NUL, however, strongly opposes the application.
In his affidavit, Matlosa dismisses Prof Mosito’s arguments.
“The Applicant lacks the requisite standing to institute these proceedings based on several grounds of exclusions addressed categorically below,” states Dr Matlosa.
He argues Prof Mosito has no legal right to bring the matter.
“It is trite law that locus standi requires a direct and substantial interest in the subject matter of the litigation; an interest that is real, not abstract, academic or hypothetical,” he states, insisting that Prof Mosito had failed to justify his interest in the matter.
He further disputes Prof Mosito’s reliance on Section 17(4).
“The Applicant’s reliance on section 17(4)… is misplaced because the provision does not confer a personal right or entitlement to act.
“The provision merely creates a contingent statutory function to act only upon the occurrence of a vacancy… and the latter is not to be staged, manufactured or enabled.”
NUL insists the process is lawful.
“At the institution of this application proceedings, there is no vacancy in the office of the Vice Chancellor to warrant invoking of section 17(4).
“The recruitment process is prospective and preparatory in nature. Therefore, the Applicant’s alleged interest is premature.”
He further accuses Prof Mosito of acting in self-interest.
“The locus standi instead masquerades the real basis of the application which is self-interest and abuse of process.
“The application is fundamentally driven by self-interest because the Applicant’s (Mosito) desire is to position himself to act as Vice-Chancellor and secure strategic advantage.
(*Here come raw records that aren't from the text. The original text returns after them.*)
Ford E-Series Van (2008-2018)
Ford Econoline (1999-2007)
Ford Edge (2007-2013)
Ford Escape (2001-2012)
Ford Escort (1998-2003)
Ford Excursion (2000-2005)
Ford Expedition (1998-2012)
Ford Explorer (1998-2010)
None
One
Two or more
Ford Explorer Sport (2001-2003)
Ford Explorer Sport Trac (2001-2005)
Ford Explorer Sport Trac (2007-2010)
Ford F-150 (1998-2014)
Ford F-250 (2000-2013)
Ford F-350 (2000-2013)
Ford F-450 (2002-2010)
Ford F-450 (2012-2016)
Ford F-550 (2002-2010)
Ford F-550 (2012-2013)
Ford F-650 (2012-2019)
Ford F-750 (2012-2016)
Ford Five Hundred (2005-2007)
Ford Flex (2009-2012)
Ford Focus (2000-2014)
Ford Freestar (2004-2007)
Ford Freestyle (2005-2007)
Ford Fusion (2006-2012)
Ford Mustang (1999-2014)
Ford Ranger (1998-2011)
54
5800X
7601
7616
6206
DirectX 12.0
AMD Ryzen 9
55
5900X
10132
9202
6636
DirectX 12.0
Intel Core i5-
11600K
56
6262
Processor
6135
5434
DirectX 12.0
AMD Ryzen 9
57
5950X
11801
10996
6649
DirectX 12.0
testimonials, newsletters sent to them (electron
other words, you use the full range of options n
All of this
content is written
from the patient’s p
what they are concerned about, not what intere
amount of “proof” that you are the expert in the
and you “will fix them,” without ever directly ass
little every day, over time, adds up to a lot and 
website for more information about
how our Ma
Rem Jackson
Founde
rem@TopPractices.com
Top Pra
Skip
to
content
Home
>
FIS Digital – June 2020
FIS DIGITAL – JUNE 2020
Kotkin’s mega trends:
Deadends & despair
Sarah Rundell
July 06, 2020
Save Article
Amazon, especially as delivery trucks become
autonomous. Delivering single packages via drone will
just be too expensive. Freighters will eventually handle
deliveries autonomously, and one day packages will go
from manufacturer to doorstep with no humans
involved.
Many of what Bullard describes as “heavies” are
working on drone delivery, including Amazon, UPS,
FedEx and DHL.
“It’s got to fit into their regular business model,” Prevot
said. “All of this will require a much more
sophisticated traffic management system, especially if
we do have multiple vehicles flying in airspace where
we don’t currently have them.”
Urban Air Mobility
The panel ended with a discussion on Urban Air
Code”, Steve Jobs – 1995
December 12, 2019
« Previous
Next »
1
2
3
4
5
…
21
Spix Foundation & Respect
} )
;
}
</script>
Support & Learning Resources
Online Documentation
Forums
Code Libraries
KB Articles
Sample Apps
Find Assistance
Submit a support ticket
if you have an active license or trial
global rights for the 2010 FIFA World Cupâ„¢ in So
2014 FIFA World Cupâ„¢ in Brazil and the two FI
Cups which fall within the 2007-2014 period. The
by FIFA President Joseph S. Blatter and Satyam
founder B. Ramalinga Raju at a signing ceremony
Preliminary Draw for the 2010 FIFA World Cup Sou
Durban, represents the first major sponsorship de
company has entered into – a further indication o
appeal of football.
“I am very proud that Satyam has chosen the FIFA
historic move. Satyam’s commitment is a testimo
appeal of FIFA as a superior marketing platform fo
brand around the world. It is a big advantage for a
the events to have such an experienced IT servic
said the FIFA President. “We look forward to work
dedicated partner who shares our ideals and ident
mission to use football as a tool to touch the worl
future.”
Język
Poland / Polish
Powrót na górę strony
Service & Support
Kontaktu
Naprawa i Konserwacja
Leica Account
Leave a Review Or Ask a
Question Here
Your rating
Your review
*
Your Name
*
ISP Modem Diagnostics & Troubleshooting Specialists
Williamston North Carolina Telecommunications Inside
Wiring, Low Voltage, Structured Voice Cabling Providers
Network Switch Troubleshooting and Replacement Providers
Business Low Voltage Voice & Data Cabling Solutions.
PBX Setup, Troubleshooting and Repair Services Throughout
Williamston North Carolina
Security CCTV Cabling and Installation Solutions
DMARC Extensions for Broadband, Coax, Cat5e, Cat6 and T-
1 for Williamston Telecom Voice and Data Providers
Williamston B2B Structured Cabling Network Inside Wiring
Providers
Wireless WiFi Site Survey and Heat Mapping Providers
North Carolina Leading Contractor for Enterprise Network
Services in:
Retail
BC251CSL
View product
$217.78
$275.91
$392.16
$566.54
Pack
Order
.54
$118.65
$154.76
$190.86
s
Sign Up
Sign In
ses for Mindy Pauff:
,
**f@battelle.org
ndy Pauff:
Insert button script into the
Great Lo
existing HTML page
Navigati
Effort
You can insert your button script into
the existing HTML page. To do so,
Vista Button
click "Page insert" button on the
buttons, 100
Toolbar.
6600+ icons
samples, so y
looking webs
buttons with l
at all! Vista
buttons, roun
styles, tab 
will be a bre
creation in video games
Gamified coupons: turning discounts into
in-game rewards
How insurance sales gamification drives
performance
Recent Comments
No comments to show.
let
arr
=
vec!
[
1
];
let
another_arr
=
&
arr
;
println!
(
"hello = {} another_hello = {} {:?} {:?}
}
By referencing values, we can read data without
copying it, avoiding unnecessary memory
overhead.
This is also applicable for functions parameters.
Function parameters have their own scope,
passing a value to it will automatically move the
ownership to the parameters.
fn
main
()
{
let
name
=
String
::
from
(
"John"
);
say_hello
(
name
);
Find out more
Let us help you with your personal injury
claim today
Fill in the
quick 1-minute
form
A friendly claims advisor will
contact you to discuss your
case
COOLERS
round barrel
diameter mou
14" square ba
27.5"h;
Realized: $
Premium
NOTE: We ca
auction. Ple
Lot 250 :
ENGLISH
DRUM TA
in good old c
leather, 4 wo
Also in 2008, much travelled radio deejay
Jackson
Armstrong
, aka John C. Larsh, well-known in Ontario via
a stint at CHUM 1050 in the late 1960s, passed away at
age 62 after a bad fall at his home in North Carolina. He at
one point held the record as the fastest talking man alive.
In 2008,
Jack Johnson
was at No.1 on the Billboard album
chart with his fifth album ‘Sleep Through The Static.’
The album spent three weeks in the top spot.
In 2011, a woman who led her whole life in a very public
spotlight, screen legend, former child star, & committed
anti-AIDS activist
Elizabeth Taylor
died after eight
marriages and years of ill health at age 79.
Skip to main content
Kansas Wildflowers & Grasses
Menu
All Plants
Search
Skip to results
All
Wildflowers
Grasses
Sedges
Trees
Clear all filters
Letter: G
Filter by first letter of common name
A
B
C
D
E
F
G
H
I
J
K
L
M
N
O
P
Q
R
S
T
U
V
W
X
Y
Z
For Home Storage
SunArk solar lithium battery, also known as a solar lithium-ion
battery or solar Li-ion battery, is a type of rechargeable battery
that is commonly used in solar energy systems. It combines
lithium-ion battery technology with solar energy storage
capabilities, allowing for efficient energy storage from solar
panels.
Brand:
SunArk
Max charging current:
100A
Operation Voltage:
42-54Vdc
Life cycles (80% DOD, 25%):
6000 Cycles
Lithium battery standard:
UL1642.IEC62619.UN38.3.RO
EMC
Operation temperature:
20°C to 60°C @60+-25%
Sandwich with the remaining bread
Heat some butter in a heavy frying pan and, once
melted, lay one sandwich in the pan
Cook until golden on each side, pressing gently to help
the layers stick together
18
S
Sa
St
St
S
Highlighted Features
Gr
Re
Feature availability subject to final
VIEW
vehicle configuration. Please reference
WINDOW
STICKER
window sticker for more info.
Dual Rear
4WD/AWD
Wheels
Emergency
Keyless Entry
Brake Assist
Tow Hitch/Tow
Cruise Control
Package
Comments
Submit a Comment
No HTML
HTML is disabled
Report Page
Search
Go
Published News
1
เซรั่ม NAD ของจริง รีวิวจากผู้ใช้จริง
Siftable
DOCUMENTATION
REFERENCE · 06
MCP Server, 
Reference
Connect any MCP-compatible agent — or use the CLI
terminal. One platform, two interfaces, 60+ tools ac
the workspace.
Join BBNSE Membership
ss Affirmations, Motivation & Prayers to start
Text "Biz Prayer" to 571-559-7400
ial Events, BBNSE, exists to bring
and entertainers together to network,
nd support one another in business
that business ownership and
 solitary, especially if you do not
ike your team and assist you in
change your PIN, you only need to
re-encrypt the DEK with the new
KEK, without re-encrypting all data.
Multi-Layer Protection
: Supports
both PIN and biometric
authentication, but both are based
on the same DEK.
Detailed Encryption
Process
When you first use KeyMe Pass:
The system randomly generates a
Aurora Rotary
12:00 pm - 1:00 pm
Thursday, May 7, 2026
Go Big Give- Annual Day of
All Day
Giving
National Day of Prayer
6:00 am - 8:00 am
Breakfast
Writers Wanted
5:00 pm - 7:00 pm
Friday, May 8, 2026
“A court of law is not a vehicle for one to advance career ambitions, or engineer institutional outcomes for personal benefit.
“This application is therefore mala fide in effect, if not in form and should be dismissed with costs on a punitive scale.”
Dr Matlosa also challenges the court’s jurisdiction.
“The Applicant is not only the Pro-Vice Chancellor… he is also the President of the Court of Appeal… His involvement… may ultimately reach the appellate court which in effect creates a structural conflict.
“There is a reasonable apprehension of bias because… judges of the High Court may feel constrained in their decision making. Justice must not only be done but be seen to be done,” he adds.
The university further argues the matter belongs in labour court.
“What he has presently is an interest to act which… is squarely an employment issue determinable by the labour court.”